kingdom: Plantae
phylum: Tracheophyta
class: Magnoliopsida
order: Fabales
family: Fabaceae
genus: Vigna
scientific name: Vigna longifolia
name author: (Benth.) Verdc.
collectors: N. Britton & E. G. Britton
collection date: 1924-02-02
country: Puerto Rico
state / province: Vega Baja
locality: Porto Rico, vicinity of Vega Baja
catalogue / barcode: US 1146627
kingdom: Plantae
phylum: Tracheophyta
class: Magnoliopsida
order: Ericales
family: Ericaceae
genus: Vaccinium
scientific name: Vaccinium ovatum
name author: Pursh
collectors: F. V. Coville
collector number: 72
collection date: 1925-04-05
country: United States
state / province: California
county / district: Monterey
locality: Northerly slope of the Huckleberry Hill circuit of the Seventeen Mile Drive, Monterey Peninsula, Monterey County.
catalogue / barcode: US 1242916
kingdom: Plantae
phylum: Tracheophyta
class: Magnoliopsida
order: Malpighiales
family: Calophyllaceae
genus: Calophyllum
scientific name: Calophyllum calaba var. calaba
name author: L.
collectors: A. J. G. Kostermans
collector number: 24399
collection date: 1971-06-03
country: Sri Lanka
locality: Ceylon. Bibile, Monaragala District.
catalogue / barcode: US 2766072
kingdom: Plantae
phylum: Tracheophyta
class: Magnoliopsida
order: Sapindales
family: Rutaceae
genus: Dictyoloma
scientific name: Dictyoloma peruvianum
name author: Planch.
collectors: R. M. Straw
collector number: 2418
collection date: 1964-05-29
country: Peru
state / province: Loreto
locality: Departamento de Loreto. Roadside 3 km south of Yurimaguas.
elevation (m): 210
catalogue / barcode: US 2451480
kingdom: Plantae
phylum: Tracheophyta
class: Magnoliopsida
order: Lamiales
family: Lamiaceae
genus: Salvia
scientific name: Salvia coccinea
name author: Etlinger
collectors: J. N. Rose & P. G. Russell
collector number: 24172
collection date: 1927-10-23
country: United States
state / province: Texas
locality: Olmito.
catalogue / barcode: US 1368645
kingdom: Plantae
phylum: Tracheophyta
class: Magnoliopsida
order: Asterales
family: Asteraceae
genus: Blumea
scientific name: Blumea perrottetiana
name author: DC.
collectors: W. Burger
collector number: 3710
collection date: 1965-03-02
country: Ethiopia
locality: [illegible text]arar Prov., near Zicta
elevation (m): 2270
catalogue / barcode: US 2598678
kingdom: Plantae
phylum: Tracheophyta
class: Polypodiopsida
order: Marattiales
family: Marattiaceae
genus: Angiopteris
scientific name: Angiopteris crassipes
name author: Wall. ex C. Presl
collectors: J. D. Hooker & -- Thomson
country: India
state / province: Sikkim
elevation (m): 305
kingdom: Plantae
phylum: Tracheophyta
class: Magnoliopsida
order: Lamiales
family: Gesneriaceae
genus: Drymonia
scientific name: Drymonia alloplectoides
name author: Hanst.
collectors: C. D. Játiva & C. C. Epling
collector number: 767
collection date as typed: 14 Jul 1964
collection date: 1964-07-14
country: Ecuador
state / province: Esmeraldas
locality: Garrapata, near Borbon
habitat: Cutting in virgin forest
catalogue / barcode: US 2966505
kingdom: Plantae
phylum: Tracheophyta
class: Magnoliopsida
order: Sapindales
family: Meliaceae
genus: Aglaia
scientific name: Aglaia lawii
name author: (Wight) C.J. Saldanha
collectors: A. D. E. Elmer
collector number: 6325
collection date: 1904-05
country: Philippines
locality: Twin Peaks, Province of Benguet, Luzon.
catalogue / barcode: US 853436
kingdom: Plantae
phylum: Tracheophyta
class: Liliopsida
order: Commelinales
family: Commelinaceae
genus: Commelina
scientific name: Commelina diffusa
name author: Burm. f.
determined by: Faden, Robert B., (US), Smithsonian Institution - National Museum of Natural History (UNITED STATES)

* [Directive]:
Put the lines above into a JSON list of strings, one string for each line, and skip any blank lines.

* [Complete response]:
[
  "kingdom: Plantae",
  "phylum: Tracheophyta",
  "class: Magnoliopsida",
  "order: Fabales",
  "family: Fabaceae",
  "genus: Vigna",
  "scientific name: Vigna longifolia",
  "name author: (Benth.) Verdc.",
  "collectors: N. Britton & E. G. Britton",
  "collection date: 1924-02-02",
  "country: Puerto Rico",
  "state / province: Vega Baja",
  "locality: Porto Rico, vicinity of Vega Baja",
  "catalogue / barcode: US 1146627",
  "kingdom: Plantae",
  "phylum: Tracheophyta",
  "class: Magnoliopsida",
  "order: Ericales",
  "family: Ericaceae",
  "genus: Vaccinium",
  "scientific name: Vaccinium ovatum",
  "name author: Pursh",
  "collectors: F. V. Coville",
  "collector number: 72",
  "collection date: 1925-04-05",
  "country: United States",
  "state / province: California",
  "county / district: Monterey",
  "locality: Northerly slope of the Huckleberry Hill circuit of the Seventeen Mile Drive, Monterey Peninsula, Monterey County.",
  "catalogue / barcode: US 1242916",
  "kingdom: Plantae",
  "phylum: Tracheophyta",
  "class: Magnoliopsida",
  "order: Malpighiales",
  "family: Calophyllaceae",
  "genus: Calophyllum",
  "scientific name: Calophyllum calaba var. calaba",
  "name author: L.",
  "collectors: A. J. G. Kostermans",
  "collector number: 24399",
  "collection date: 1971-06-03",
  "country: Sri Lanka",
  "locality: Ceylon. Bibile, Monaragala District.",
  "catalogue / barcode: US 2766072",
  "kingdom: Plantae",
  "phylum: Tracheophyta",
  "class: Magnoliopsida",
  "order: Sapindales",
  "family: Rutaceae",
  "genus: Dictyoloma",
  "scientific name: Dictyoloma peruvianum",
  "name author: Planch.",
  "collectors: R. M. Straw",
  "collector number: 2418",
  "collection date: 1964-05-29",
  "country: Peru",
  "state / province: Loreto",
  "locality: Departamento de Loreto. Roadside 3 km south of Yurimaguas.",
  "elevation (m): 210",
  "catalogue / barcode: US 2451480",
  "kingdom: Plantae",
  "phylum: Tracheophyta",
  "class: Magnoliopsida",
  "order: Lamiales",
  "family: Lamiaceae",
  "genus: Salvia",
  "scientific name: Salvia coccinea",
  "name author: Etlinger",
  "collectors: J. N. Rose & P. G. Russell",
  "collector number: 24172",
  "collection date: 1927-10-23",
  "country: United States",
  "state / province: Texas",
  "locality: Olmito.",
  "catalogue / barcode: US 1368645",
  "kingdom: Plantae",
  "phylum: Tracheophyta",
  "class: Magnoliopsida",
  "order: Asterales",
  "family: Asteraceae",
  "genus: Blumea",
  "scientific name: Blumea perrottetiana",
  "name author: DC.",
  "collectors: W. Burger",
  "collector number: 3710",
  "collection date: 1965-03-02",
  "country: Ethiopia",
  "locality: [illegible text]arar Prov., near Zicta",
  "elevation (m): 2270",
  "catalogue / barcode: US 2598678",
  "kingdom: Plantae",
  "phylum: Tracheophyta",
  "class: Polypodiopsida",
  "order: Marattiales",
  "family: Marattiaceae",
  "genus: Angiopteris",
  "scientific name: Angiopteris crassipes",
  "name author: Wall. ex C. Presl",
  "collectors: J. D. Hooker & -- Thomson",
  "country: India",
  "state / province: Sikkim",
  "elevation (m): 305",
  "kingdom: Plantae",
  "phylum: Tracheophyta",
  "class: Magnoliopsida",
  "order: Lamiales",
  "family: Gesneriaceae",
  "genus: Drymonia",
  "scientific name: Drymonia alloplectoides",
  "name author: Hanst.",
  "collectors: C. D. Játiva & C. C. Epling",
  "collector number: 767",
  "collection date as typed: 14 Jul 1964",
  "collection date: 1964-07-14",
  "country: Ecuador",
  "state / province: Esmeraldas",
  "locality: Garrapata, near Borbon",
  "habitat: Cutting in virgin forest",
  "catalogue / barcode: US 2966505",
  "kingdom: Plantae",
  "phylum: Tracheophyta",
  "class: Magnoliopsida",
  "order: Sapindales",
  "family: Meliaceae",
  "genus: Aglaia",
  "scientific name: Aglaia lawii",
  "name author: (Wight) C.J. Saldanha",
  "collectors: A. D. E. Elmer",
  "collector number: 6325",
  "collection date: 1904-05",
  "country: Philippines",
  "locality: Twin Peaks, Province of Benguet, Luzon.",
  "catalogue / barcode: US 853436",
  "kingdom: Plantae",
  "phylum: Tracheophyta",
  "class: Liliopsida",
  "order: Commelinales",
  "family: Commelinaceae",
  "genus: Commelina",
  "scientific name: Commelina diffusa",
  "name author: Burm. f.",
  "determined by: Faden, Robert B., (US), Smithsonian Institution - National Museum of Natural History (UNITED STATES)"
]